Data design

In this sprint we will design our data pipeline, this will include what data we will sync to Algolia and how often we update it. By the end of this sprint we will have all of our data live in Algolia. Once you have completed the tasks below you are able to move onto the next sprint.

Data Pipeline & Indexing image
Team members

Depending on the size of your company, some of these roles may be the same person. This sprint it is important we identify these roles and get in contact with them.

Project Manager

Planning and project oversight

Systems Architects

Analyze and design IT components

Back End Engineers

Build application business logic, server scripts and API’s

First we will review our mock-ups created in the previous sprint and identify all of the data types that we have included. For instance, have we included articles, products, FAQ? Any data type we want to be able to search we must create an index for.

Within the types of data that we want to upload we have 4 types of attributes that should be uploaded: searchable data, filterable data, display data and business data.

It’s important at this phase to identify any business data that can be included on the records. This could be any metrics that are important to how you want the results to be ranked. Examples include: number of clicks, margin, date released, distance from user etc. It is possible that these metrics might be handled in a different system.

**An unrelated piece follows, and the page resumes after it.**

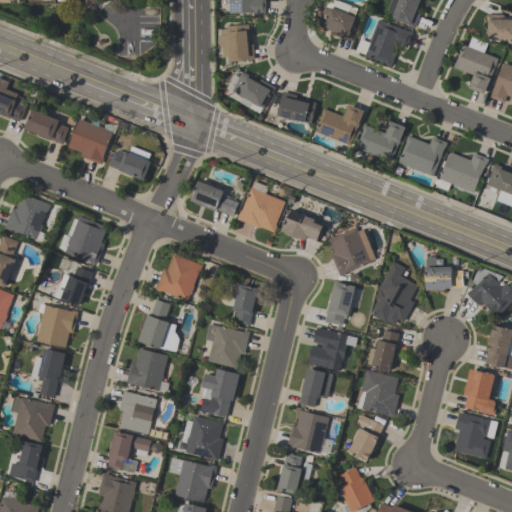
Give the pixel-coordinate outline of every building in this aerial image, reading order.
[(228,0),(265,0),(265,14),(260,14),(260,13),(228,13),(228,0)] [(414,29),(408,26),(391,19),(394,13),(387,11),(391,0),(422,0),(417,14),(419,15),(414,29)] [(316,26),(319,18),(320,18),(325,5),(326,6),(328,2),(356,12),(354,17),(358,18),(351,36),(352,36),(350,42),(334,36),(335,33),(316,26)] [(511,17),(511,40),(489,41),(489,39),(487,39),(487,22),(486,22),(486,15),(503,15),(503,17),(511,17)] [(399,46),(390,67),(386,65),(386,64),(364,56),(364,55),(355,51),(360,39),(369,43),(378,20),(408,32),(408,31),(413,33),(406,49),(399,46)] [(254,60),(229,62),(228,57),(223,58),(222,48),(218,49),(217,36),(220,36),(220,30),(226,30),(226,27),(248,25),(250,45),(252,45),(254,60)] [(469,89),(474,76),(453,67),(455,62),(455,63),(463,45),(467,47),(471,37),(487,44),(483,53),(497,59),(489,78),(491,79),(484,95),(469,89)] [(511,66),(511,98),(507,96),(504,103),(489,97),(491,92),(492,92),(503,63),(511,66)] [(242,72),(259,82),(261,80),(275,88),(272,94),(272,93),(263,109),(261,107),(260,109),(251,104),(249,108),(223,93),(229,82),(234,85),(242,72)] [(0,115),(0,78),(8,82),(6,89),(18,94),(17,95),(24,98),(22,102),(27,104),(20,122),(11,118),(10,120),(0,115)] [(311,124),(305,123),(305,124),(279,118),(279,116),(276,116),(282,92),(297,96),(296,98),(316,103),(311,124)] [(350,145),(315,132),(322,114),(321,114),(323,109),(344,117),(348,105),(364,111),(358,128),(357,128),(350,145)] [(69,128),(64,140),(65,140),(63,145),(24,129),(32,111),(62,123),(61,125),(69,128)] [(101,165),(80,157),(82,153),(68,148),(79,120),(98,127),(99,126),(105,129),(105,130),(113,133),(103,158),(104,158),(101,165)] [(355,148),(362,130),(364,125),(385,133),(390,122),(405,128),(392,162),(355,148)] [(432,177),(398,163),(406,142),(405,141),(408,136),(429,144),(432,137),(447,143),(445,148),(444,147),(432,177)] [(144,182),(118,171),(119,170),(109,166),(116,149),(128,154),(132,147),(150,155),(147,162),(151,164),(144,182)] [(436,187),(450,152),(470,160),(473,153),(488,159),(486,164),(485,163),(474,193),(450,184),(447,191),(436,187)] [(511,207),(496,200),(500,191),(492,188),(492,187),(487,184),(492,172),(490,171),(493,164),(511,170),(511,207)] [(239,203),(233,217),(215,210),(215,212),(190,203),(198,182),(206,185),(209,178),(218,182),(215,189),(227,194),(226,198),(239,203)] [(274,233),(259,227),(259,228),(237,220),(239,213),(241,214),(250,188),(251,188),(253,181),(268,187),(265,194),(285,201),(276,226),(277,226),(274,233)] [(12,207),(16,209),(21,193),(50,204),(48,211),(46,210),(41,224),(42,225),(40,231),(45,233),(42,241),(11,229),(11,230),(4,228),(12,207)] [(280,233),(290,211),(315,221),(314,224),(323,228),(317,243),(307,238),(305,242),(300,239),(299,241),(280,233)] [(107,227),(101,242),(104,243),(96,265),(89,262),(89,261),(65,251),(68,243),(67,243),(70,235),(71,236),(79,216),(107,227)] [(339,276),(331,255),(334,253),(328,239),(334,236),(334,237),(357,228),(358,230),(362,229),(374,258),(370,260),(371,263),(345,273),(346,274),(339,276)] [(0,240),(2,235),(18,241),(12,254),(16,255),(15,258),(16,258),(5,286),(4,285),(3,287),(0,285),(0,240)] [(155,288),(163,267),(167,269),(173,253),(200,264),(192,285),(194,285),(191,293),(189,292),(186,300),(161,290),(161,291),(155,288)] [(425,292),(425,258),(435,258),(435,268),(451,268),(451,271),(462,271),(462,286),(452,287),(452,289),(445,289),(445,291),(425,292)] [(370,314),(378,299),(375,297),(380,289),(378,288),(393,261),(404,268),(400,276),(417,286),(410,299),(414,302),(403,321),(398,319),(395,325),(387,321),(386,323),(370,314)] [(55,295),(64,273),(69,276),(70,274),(73,275),(77,266),(92,272),(79,305),(55,295)] [(467,293),(476,284),(472,280),(476,271),(484,269),(503,276),(497,282),(499,284),(498,285),(501,287),(504,283),(511,290),(511,300),(497,316),(481,301),(478,304),(467,293)] [(324,322),(328,307),(329,308),(335,280),(356,285),(349,315),(347,315),(346,318),(344,317),(342,325),(329,322),(329,323),(324,322)] [(249,325),(245,324),(245,323),(234,321),(237,310),(233,309),(235,299),(230,298),(233,284),(238,285),(239,282),(259,287),(255,306),(253,305),(249,325)] [(0,288),(14,294),(6,314),(7,314),(5,320),(4,320),(0,329),(0,288)] [(174,331),(176,333),(177,335),(179,338),(175,351),(161,348),(138,340),(148,314),(150,315),(156,299),(170,304),(165,319),(176,323),(174,331)] [(78,311),(73,333),(69,332),(65,346),(37,340),(41,320),(40,320),(42,312),(38,311),(39,303),(71,310),(71,309),(78,311)] [(237,369),(230,367),(231,366),(207,361),(212,340),(205,338),(208,323),(243,331),(244,330),(249,331),(244,354),(241,353),(237,369)] [(511,367),(485,361),(488,350),(487,350),(493,323),(511,327),(511,367)] [(317,327),(337,332),(337,333),(357,337),(355,346),(348,344),(344,359),(342,359),(340,370),(309,363),(313,344),(322,346),(322,344),(313,342),(317,327)] [(399,333),(391,369),(367,363),(371,347),(377,349),(379,339),(382,340),(384,330),(399,333)] [(126,382),(131,362),(136,363),(139,347),(168,354),(161,380),(168,382),(166,391),(126,382)] [(66,352),(61,376),(59,375),(54,396),(39,393),(42,380),(30,377),(35,355),(43,357),(45,348),(66,352)] [(327,398),(317,395),(314,406),(299,402),(307,366),(327,371),(326,372),(332,373),(327,398)] [(199,410),(202,397),(203,397),(206,386),(202,385),(205,372),(216,375),(218,367),(240,372),(234,400),(230,399),(226,416),(199,410)] [(494,415),(479,411),(479,410),(464,406),(467,394),(464,393),(470,367),(495,373),(489,398),(496,400),(494,408),(496,408),(494,415)] [(394,416),(356,407),(366,369),(398,377),(395,393),(399,394),(394,416)] [(147,434),(119,426),(123,410),(118,409),(123,390),(156,399),(147,434)] [(17,411),(10,409),(14,396),(20,397),(21,396),(48,403),(48,402),(54,403),(49,426),(45,425),(41,440),(12,433),(17,411)] [(329,417),(323,439),(324,439),(323,445),(322,444),(320,452),(294,446),(293,447),(286,446),(292,424),(297,425),(300,410),(329,417)] [(454,450),(459,428),(454,427),(458,411),(498,421),(494,437),(484,435),(483,438),(490,440),(486,458),(454,450)] [(349,450),(361,426),(356,424),(360,414),(383,425),(378,435),(379,436),(368,460),(349,450)] [(223,421),(219,438),(223,439),(218,460),(211,459),(212,458),(176,449),(178,440),(186,442),(187,436),(188,436),(194,415),(217,421),(217,420),(223,421)] [(106,467),(115,429),(120,430),(120,431),(134,434),(134,435),(151,439),(148,451),(147,451),(146,457),(135,454),(136,448),(131,447),(129,455),(130,455),(129,459),(137,461),(134,473),(111,467),(111,469),(106,467)] [(511,430),(511,469),(504,468),(508,451),(502,450),(507,429),(511,430)] [(12,462),(19,463),(25,440),(38,443),(38,442),(44,443),(41,453),(42,453),(40,464),(38,463),(34,482),(8,475),(12,462)] [(302,457),(299,467),(302,468),(303,462),(312,464),(308,479),(304,478),(300,494),(283,490),(282,491),(277,490),(287,452),(293,453),(293,454),(302,457)] [(216,465),(211,488),(207,487),(204,502),(174,495),(179,475),(168,472),(171,457),(183,460),(183,459),(206,464),(207,463),(216,465)] [(353,511),(341,488),(344,486),(339,475),(354,467),(360,478),(363,476),(375,499),(353,511)] [(98,511),(101,496),(98,495),(103,472),(112,474),(111,476),(136,481),(134,490),(135,491),(133,498),(132,497),(128,511),(98,511)] [(272,511),(277,495),(292,498),(289,511),(293,511),(272,511)] [(0,511),(0,504),(2,497),(10,499),(11,498),(18,500),(18,501),(33,505),(33,503),(40,505),(38,511),(0,511)] [(176,511),(177,508),(184,509),(186,502),(207,507),(205,511),(176,511)] [(377,511),(382,502),(393,507),(394,503),(415,511),(377,511)]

Now we know all of the data types we want to sync into Algolia we need to think about how we want this to be structured and how often it needs to be updated.

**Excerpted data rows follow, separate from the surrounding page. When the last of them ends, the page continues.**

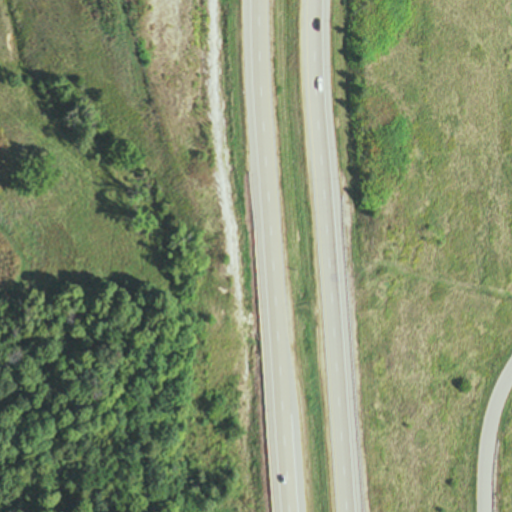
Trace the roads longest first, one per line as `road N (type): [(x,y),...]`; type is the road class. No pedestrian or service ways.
road 1 (trunk): [(346,511),(311,0)]
road 2 (trunk): [(255,0),(290,511)]
road 3 (tertiary): [(481,511),(489,397),(511,359)]
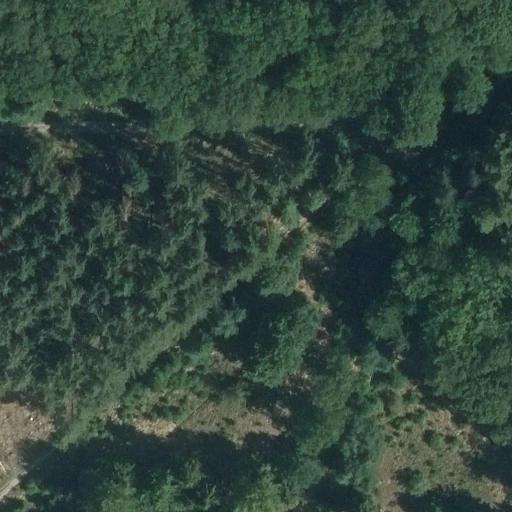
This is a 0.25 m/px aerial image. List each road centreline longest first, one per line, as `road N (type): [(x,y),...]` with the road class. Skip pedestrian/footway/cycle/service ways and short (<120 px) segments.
road 1 (track): [(0,493),(400,127)]
road 2 (track): [(400,127),(0,128)]
road 3 (track): [(400,127),(357,379),(321,511)]
road 4 (track): [(511,251),(400,127)]
road 5 (track): [(400,127),(511,80)]
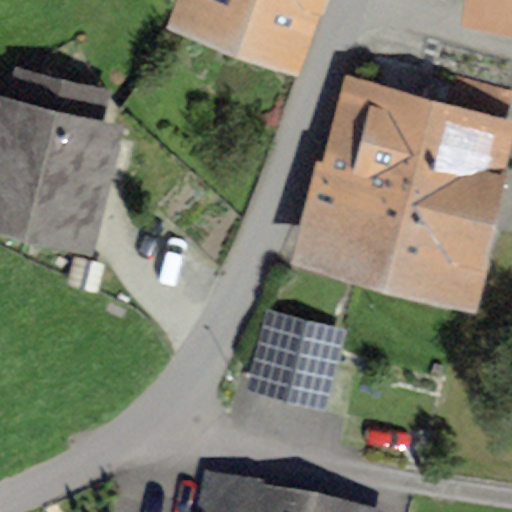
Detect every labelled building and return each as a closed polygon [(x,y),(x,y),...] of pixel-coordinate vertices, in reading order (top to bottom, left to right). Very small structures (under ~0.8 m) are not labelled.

All of the best practices are covered in this webinar, including how to handle different ranking strategies such as ‘sort bys’. It is likely the data you have will require some transformation. There are some use cases, such as handling multiple languages that will also require specific indexing strategies.

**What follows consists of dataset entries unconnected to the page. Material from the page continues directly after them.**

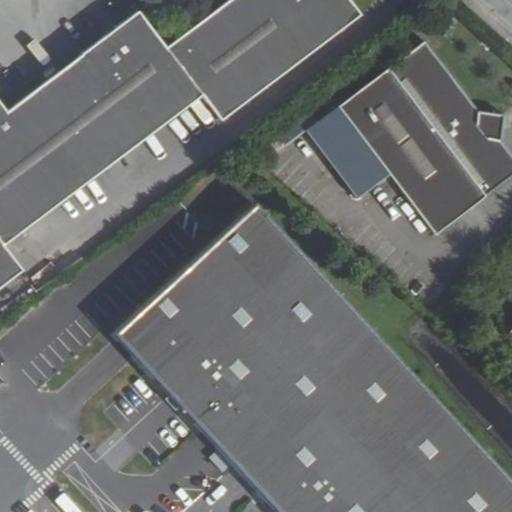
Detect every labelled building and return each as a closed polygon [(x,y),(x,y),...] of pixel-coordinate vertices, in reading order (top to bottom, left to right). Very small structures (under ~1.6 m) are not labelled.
[(0,0),(0,282),(16,270),(0,249),(0,244),(205,91),(223,116),(356,16),(343,0),(234,0),(165,53),(138,17),(8,115),(0,104),(0,0)] [(338,112),(437,240),(511,180),(511,153),(503,143),(491,139),(481,125),(480,113),(425,44),(338,112)] [(480,113),(481,125),(491,139),(503,143),(507,116),(480,113)] [(279,511),(511,511),(511,482),(252,204),(113,333),(279,511)] [(511,330),(502,341),(511,349),(511,330)]
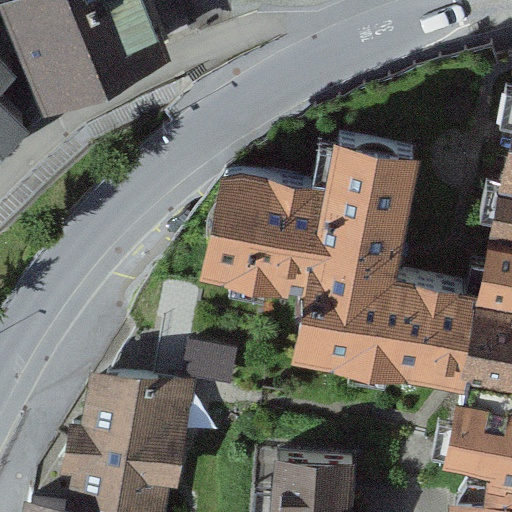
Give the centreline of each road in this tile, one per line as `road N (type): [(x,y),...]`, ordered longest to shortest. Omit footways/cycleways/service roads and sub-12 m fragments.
road 1 (residential): [(0,372),(42,302),(141,186),(207,126),(304,65),(413,21)]
road 2 (residential): [(0,179),(99,101),(191,56),(287,23),(413,21)]
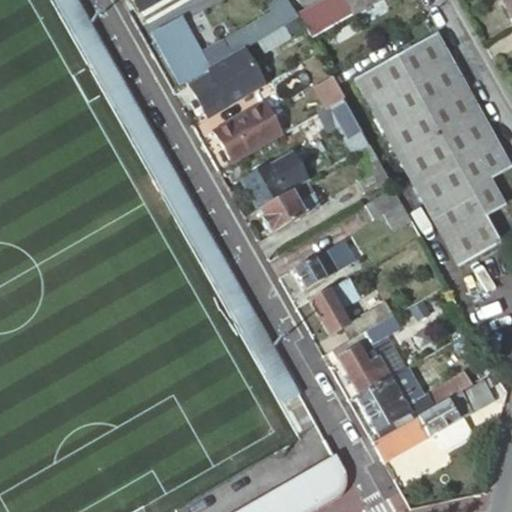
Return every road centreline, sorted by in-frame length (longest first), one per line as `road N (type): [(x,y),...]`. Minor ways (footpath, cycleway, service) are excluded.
road 1 (unclassified): [(387,511),(102,0)]
road 2 (unclassified): [(440,0),(511,123)]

At this point it makes sense to create a system diagram with a view of what will pass between systems and how often.

The tools we use to build our pipeline will depend on the systems we are trying to pull data out of. For each type of data, identify the system you will need to access and check the relevant section below.

Out of the box connectors

Algolia supported:

Shopify logo


The first step of setting a Shopify integration is setting up a full reindex. Once you have validated your Algolia account you can trigger this straightaway. This will create 3 indices; products, pages and collections. If you want to enrich this data further with data from an API or 3rd party system you can utilise metafields, if you want to enrich with data directly managed in Shopify, use named tags. If you have the option, we recommend named tags as metafields can slow the indexing process.

Adobe Commerce (Magento)

Adobe Commerce (Magento)

The first step of setting an Adobe Commerce (Magento) integration is to install the extension, add your credentials, enable indexing, and push your initial data to Algolia. If you will need to transform data then install the CustomAlgolia extension at the same time.

Salesforce Commerce Cloud

Salesforce Commerce Cloud

The first step of setting the SFCC integration is to download, install, and set up the Algolia cartridge. Please note that you made need to customize the indexing scripts within the cartridge to get specific, non-default data indexed to Algolia.  

Community supported:

If you are unable to utilise one of our out of the box integrations, you can check out connector options that are built by third party and community that suit your needs. 

Do it yourself

If you are unable to utilise one of our out of the box connectors, we will need to utilise the API clients to ensure that we can sync the desired data into Algolia. Our API clients contain all the indexing methods you will need are available in PHP, Ruby, Javascript, Python, Swift, Kotlin, Android, .NET, Java, Go and Scala. 

If the system with the required data has an integration point where we can utilise one of the API clients listed above this is an optimum point to index to Algolia. 

If we can access the changes to the data (deltas) we can utilise addObjects, partialUpdateObjects and deleteObjects.

If we can only access the entire database we can utilise replaceAllObjects.

Algolia crawler

You are a good fit for the Algolia crawler if you have static, html content you want to index, for instance this is a great way to index data for a site search implementation. However, this is best implemented if you are able to enrich it with ranking data from Google Analytics or Adobe Analytics.

All configuration is managed in the crawler editor as a json file. Once you have set up your startUrls and sitemaps you can run the crawler and use the path explorer and data analysis to figure out which urls have been crawled and haven’t. Then you can change the configuration to ensure all required urls are crawled.

Once all required URLs are being crawled you can configure how these records are extracted in a javascript function within the configuration.

Now we have our data into Algolia the next step is to put in some initial configurations so that we can test our relevance within the dashboard. The three key areas to setup are the searchable attributes, attributes for facetting, and attributes to retrieve.